Substitute "performer" for "artist" in everything from the first line down to the line containing "[C]Last night down", and give those lines again with nothing else altered.

▶ [Records to use]:
++++
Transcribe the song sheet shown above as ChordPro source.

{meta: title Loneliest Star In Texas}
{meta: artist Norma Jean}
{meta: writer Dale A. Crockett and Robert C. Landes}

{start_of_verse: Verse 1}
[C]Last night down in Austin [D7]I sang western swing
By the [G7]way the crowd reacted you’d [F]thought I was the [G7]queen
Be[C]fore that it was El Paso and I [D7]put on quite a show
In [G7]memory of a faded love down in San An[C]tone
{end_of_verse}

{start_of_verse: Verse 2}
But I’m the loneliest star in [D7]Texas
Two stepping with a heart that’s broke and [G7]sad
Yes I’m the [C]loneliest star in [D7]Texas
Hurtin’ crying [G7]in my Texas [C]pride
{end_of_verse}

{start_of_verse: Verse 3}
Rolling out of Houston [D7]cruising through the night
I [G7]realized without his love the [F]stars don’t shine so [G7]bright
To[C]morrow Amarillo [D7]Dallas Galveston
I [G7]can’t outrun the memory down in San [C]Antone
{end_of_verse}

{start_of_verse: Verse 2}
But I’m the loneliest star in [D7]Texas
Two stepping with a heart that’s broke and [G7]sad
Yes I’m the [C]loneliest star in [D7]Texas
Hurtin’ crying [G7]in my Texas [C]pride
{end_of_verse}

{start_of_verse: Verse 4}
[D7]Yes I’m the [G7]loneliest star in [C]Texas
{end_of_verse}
++++
▶ [Response for this exercise]:
Transcribe the song sheet shown above as ChordPro source.

{meta: title Loneliest Star In Texas}
{meta: performer Norma Jean}
{meta: writer Dale A. Crockett and Robert C. Landes}

{start_of_verse: Verse 1}
[C]Last night down in Austin [D7]I sang western swing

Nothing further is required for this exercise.